Reading passage:
:::::

Web 2.0
Defined as the read-write, centralized, participatory internet. Pay per Click, Subscription services, multi-user contributions, etc.
2004: Dawn of the Nightmare
When Facebook launched, I don’t know if anyone realized how disruptive it would become. I don’t think anyone realized what kind of standard it would set for websites that followed in its footsteps. The entire human socialization process was almost immediately disrupted.
You can see your ex wife all over the place. You can become artificially popular. You could realistically manipulate people or pixels into giving you bigger numbers on a screen. Just follow the trends, present yourself in the best light possible.
The social rewards for manipulating, or incentivizing numbers on a screen became greater than the social rewards for actually interacting with humans in real life. It’s been all downhill since that became normal.
Opinion pieces became quite interesting in that regard. Why bother having your own unpopular opinion when the rewards of having an opinion that made you look good online was obviously the better decision? Surely this wouldn’t have a consequence in our political views…
Degeneracy on TikTok and Discord, these things shouldn’t come as a surprise when we prioritized online behavior over real world behavior. It’s all the same tree dropping its fruit everywhere. Discord runs most of its services on Google Cloud Platform btw.

:::::

Supplied material:
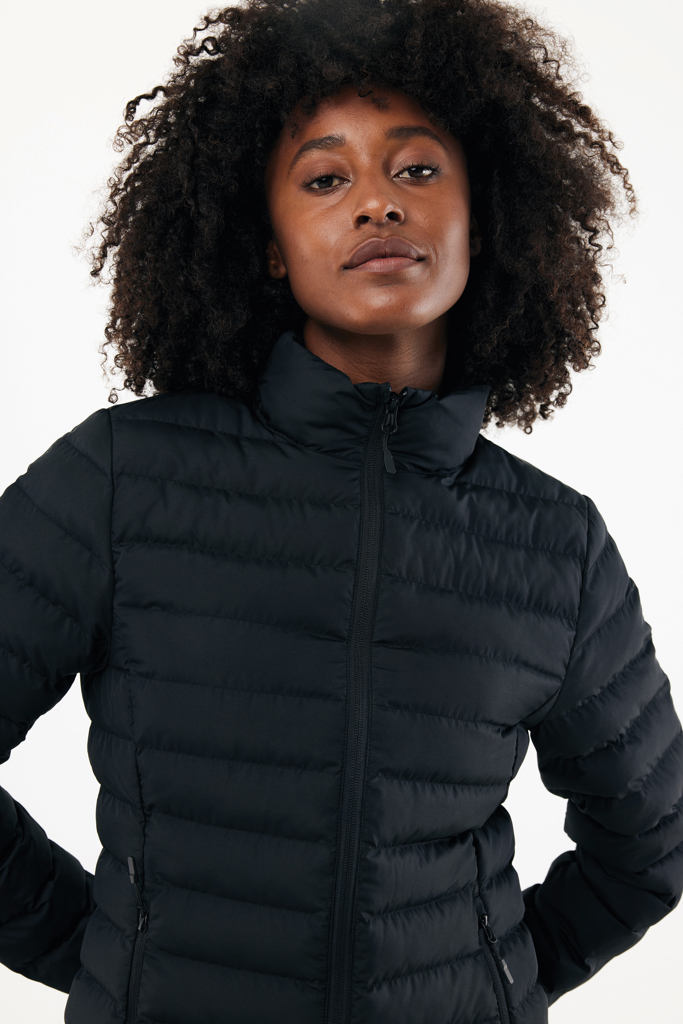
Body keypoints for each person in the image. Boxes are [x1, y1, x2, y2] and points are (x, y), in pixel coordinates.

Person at [0, 0, 681, 1022]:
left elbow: (652, 842)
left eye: (417, 170)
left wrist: (488, 981)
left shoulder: (553, 542)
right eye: (325, 179)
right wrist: (104, 953)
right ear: (270, 245)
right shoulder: (119, 478)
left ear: (482, 218)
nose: (377, 204)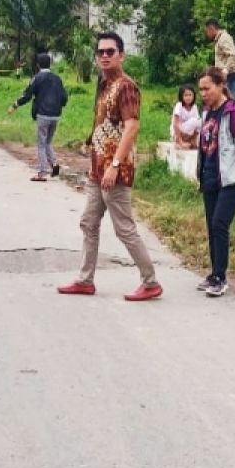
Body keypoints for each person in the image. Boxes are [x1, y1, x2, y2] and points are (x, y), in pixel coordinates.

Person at [57, 32, 163, 302]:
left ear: (122, 55)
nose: (105, 55)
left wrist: (115, 164)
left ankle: (150, 282)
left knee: (124, 228)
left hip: (115, 170)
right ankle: (85, 280)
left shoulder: (126, 86)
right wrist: (89, 143)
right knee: (89, 222)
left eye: (110, 51)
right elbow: (104, 122)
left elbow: (132, 126)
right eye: (100, 52)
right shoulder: (103, 84)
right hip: (97, 169)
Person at [195, 67, 235, 297]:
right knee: (211, 227)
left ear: (221, 85)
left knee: (220, 225)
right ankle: (213, 273)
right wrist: (200, 175)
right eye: (200, 89)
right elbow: (204, 148)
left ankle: (221, 277)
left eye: (207, 88)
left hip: (231, 180)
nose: (203, 93)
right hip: (211, 178)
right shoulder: (206, 113)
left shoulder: (233, 113)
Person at [8, 52, 69, 181]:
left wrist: (15, 105)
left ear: (37, 65)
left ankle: (41, 173)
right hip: (56, 115)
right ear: (50, 64)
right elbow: (64, 97)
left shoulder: (37, 78)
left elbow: (27, 95)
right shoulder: (57, 78)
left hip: (43, 115)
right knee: (48, 142)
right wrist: (58, 106)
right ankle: (55, 164)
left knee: (41, 144)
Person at [204, 19, 235, 99]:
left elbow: (233, 55)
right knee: (225, 102)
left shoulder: (224, 38)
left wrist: (225, 71)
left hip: (231, 77)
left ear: (211, 28)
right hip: (227, 77)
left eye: (207, 31)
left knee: (229, 103)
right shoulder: (219, 39)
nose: (207, 34)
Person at [171, 84, 201, 150]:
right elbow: (175, 124)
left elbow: (198, 124)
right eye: (186, 95)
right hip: (178, 132)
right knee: (194, 121)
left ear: (193, 96)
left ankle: (192, 140)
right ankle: (179, 142)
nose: (188, 97)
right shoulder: (179, 105)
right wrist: (180, 141)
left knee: (201, 121)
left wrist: (194, 136)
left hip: (189, 133)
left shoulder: (194, 107)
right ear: (182, 96)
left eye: (190, 95)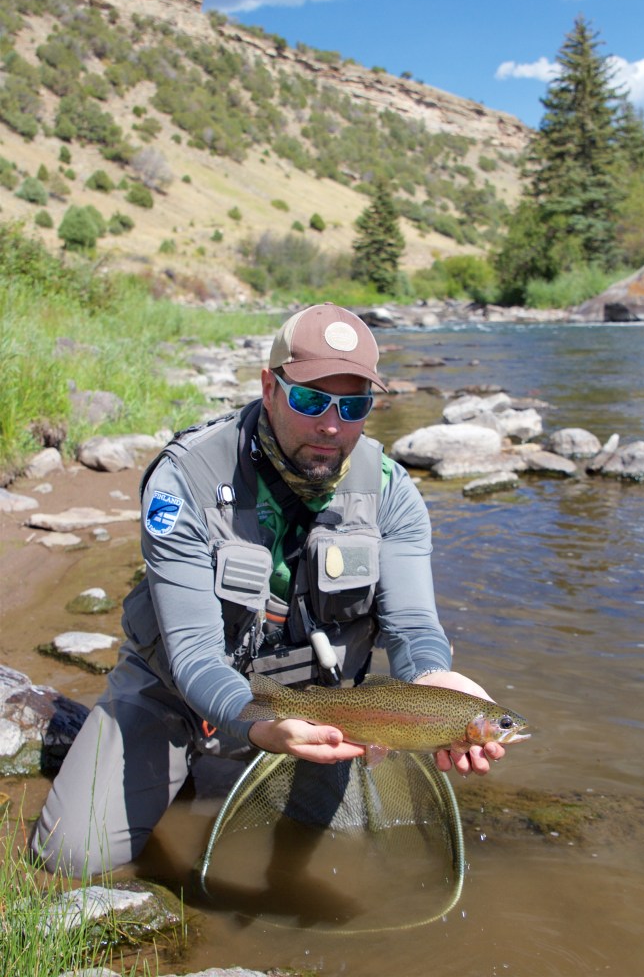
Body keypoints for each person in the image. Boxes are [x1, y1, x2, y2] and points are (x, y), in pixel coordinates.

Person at [31, 302, 505, 876]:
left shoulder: (390, 490)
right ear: (269, 386)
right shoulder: (186, 480)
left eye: (353, 405)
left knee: (346, 854)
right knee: (70, 857)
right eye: (309, 399)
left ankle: (209, 774)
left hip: (327, 712)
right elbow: (195, 658)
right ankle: (194, 760)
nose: (331, 425)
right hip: (176, 698)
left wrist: (433, 680)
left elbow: (413, 629)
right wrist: (257, 723)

:::::

What to do:
1 > In the Web 2.0 piece, what platform does Discord run most of its services on?
2 > Reproduce the stretch of the Web 2.0 piece from "Opinion pieces became" through "Cloud Platform btw.".

Outputs by task:
1 > Google Cloud Platform.

2 >
Opinion pieces became quite interesting in that regard. Why bother having your own unpopular opinion when the rewards of having an opinion that made you look good online was obviously the better decision? Surely this wouldn’t have a consequence in our political views…
Degeneracy on TikTok and Discord, these things shouldn’t come as a surprise when we prioritized online behavior over real world behavior. It’s all the same tree dropping its fruit everywhere. Discord runs most of its services on Google Cloud Platform btw.